The counter-service menu features a variety of breakfast and lunch dishes from influential cookbooks, like Sean Brock’s Heritage (watermelon salad with pickled shrimp and jalapeño vinaigrette), Irma Rombauer’s Joy of Cooking (asparagus with crawfish meunière), Yotam Ottolenghi’s Plenty More (mushrooms, garlic and shallots with lemon ricotta) and Dorie Greenspan’s Baking Chez Moi (rice pudding, strawberries and spiced hibiscus syrup).

“The menu pulls recipes from the pages of cookbooks created by revered chefs across the country that have inspired me, particularly paying respect to the South and Mexico,” Curren explains.

Though the drink menu offerings don’t come from specific cookbooks, beverage lead Noah Gray is taking the opportunity to give his cocktail list a playful literary theme, with tipples like the Tequila Mockingbird (jalapeño-infused tequila, muddled watermelon, basil, lime, agave), Murder on the Orient Espresso (chilled espresso, vodka, Frangelico, cream) and an Infinite Zest brunch special (bottle of bubbles and a carafe of orange juice).
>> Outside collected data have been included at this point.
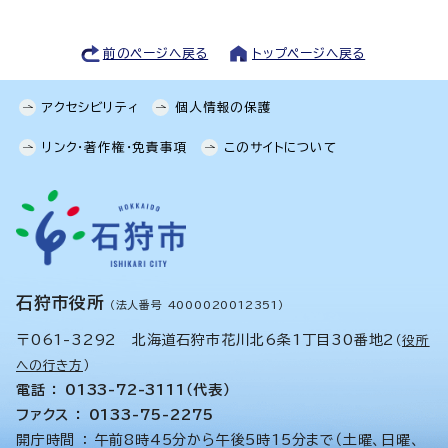
前のページへ戻る
トップページへ戻る
アクセシビリティ
個人情報の保護
リンク・著作権・免責事項
このサイトについて
石狩市役所
（法人番号 4000020012351）
〒061-3292 北海道石狩市花川北6条1丁目30番地2
（
役所
への行き方
）
電話 ： 0133-72-3111（代表）
ファクス ： 0133-75-2275
開庁時間 ： 午前8時45分から午後5時15分まで（土曜、日曜、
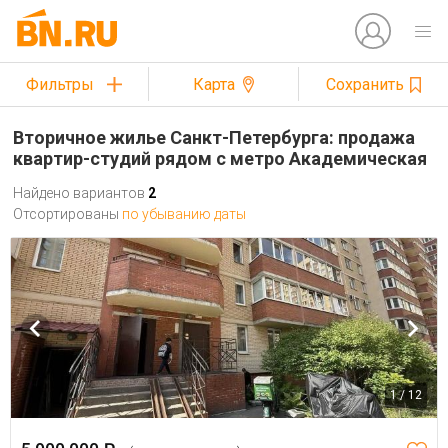
Фильтры
Карта
Сохранить
Вторичное жилье Санкт-Петербурга: продажа
квартир-студий рядом с метро Академическая
Найдено вариантов
2
Отсортированы
по убыванию даты
1 / 12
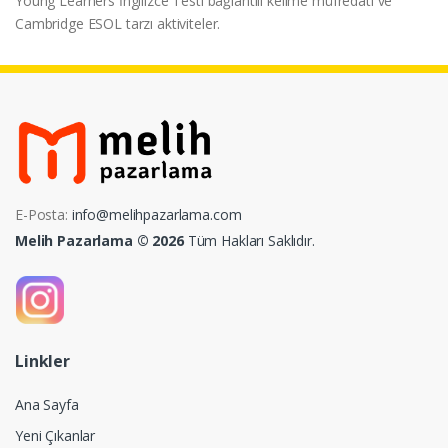
Young Learners İngilizce Testi bağlantılı kelime müfredatı ve
Cambridge ESOL tarzı aktiviteler.
E-Posta:
info@melihpazarlama.com
Melih Pazarlama © 2026
Tüm Hakları Saklıdır.
Linkler
Ana Sayfa
Yeni Çıkanlar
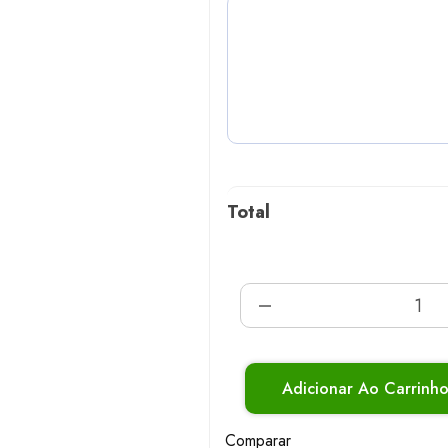
Total
Adicionar Ao Carrinh
Comparar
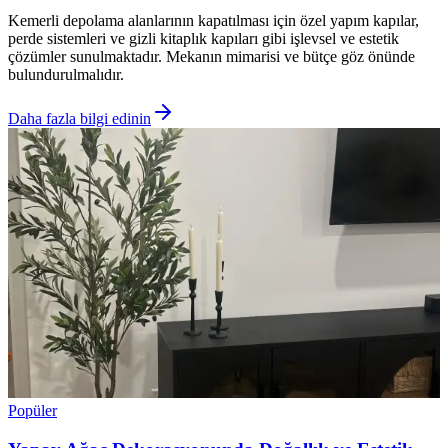
Kemerli depolama alanlarının kapatılması için özel yapım kapılar,
perde sistemleri ve gizli kitaplık kapıları gibi işlevsel ve estetik
çözümler sunulmaktadır. Mekanın mimarisi ve bütçe göz önünde
bulundurulmalıdır.
Daha fazla bilgi edinin
Popüler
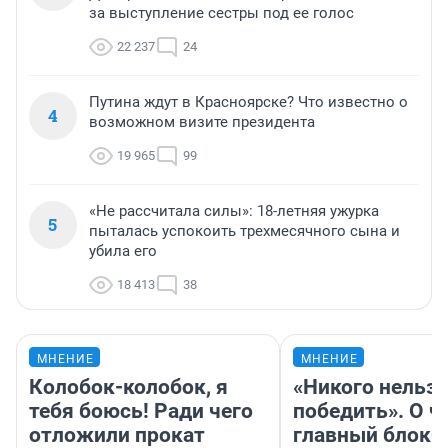
за выступление сестры под ее голос
22 237
24
Путина ждут в Красноярске? Что известно о
4
возможном визите президента
19 965
99
«Не рассчитала силы»: 18-летняя ужурка
5
пыталась успокоить трехмесячного сына и
убила его
18 413
38
МНЕНИЕ
МНЕНИЕ
Колобок-колобок, я
«Никого нельз
тебя боюсь! Ради чего
победить». О ч
отложили прокат
главный блокб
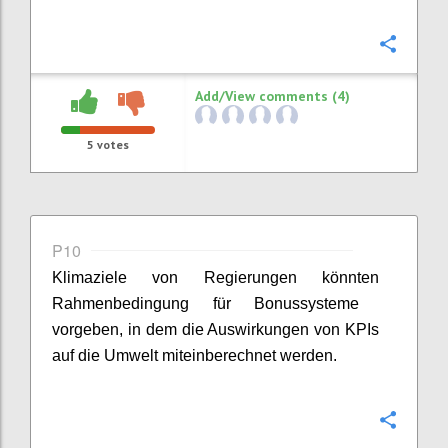
Confi
Add/View comments (4)
5
votes
P10
Klimaziele von Regierungen
kön
n
ten
Rahmenbedingung für Bonussysteme
vor
geben, in dem
die
Auswirkungen von KPIs
auf die Umwelt miteinberechnet werden.
Confi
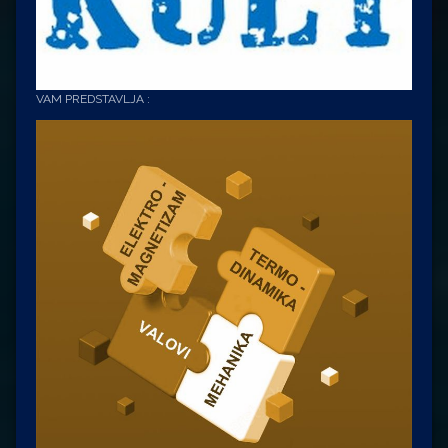
VAM PREDSTAVLJA :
Cookbook Café’s bright and airy dining room, conceptualized by ELM’s go-to designer, VeroKolt, features indoor and outdoor seating, floor-to-ceiling windows, plus clean lines, blond wood and cool grays to match the rest of the library’s industrial-chic interior. However, details like white shiplap walls and vintage cookbook wallpaper lend a bit of home-style warmth to the space. Built-in bookshelves are the centerpiece for a reading area starring the colorful culinary book collection once belonging to the late Virginia B. Wood, a food writer who was instrumental in building Austin’s food community.

“I feel that Austin’s new Central Library was the perfect place to attempt this concept for the first time,” Curren says, “as it also celebrates cookbook authors by offering an amazing stadium-seated demo kitchen for them to release their new books.”

Whoever said print is dead clearly needs to spend more time in the kitchen.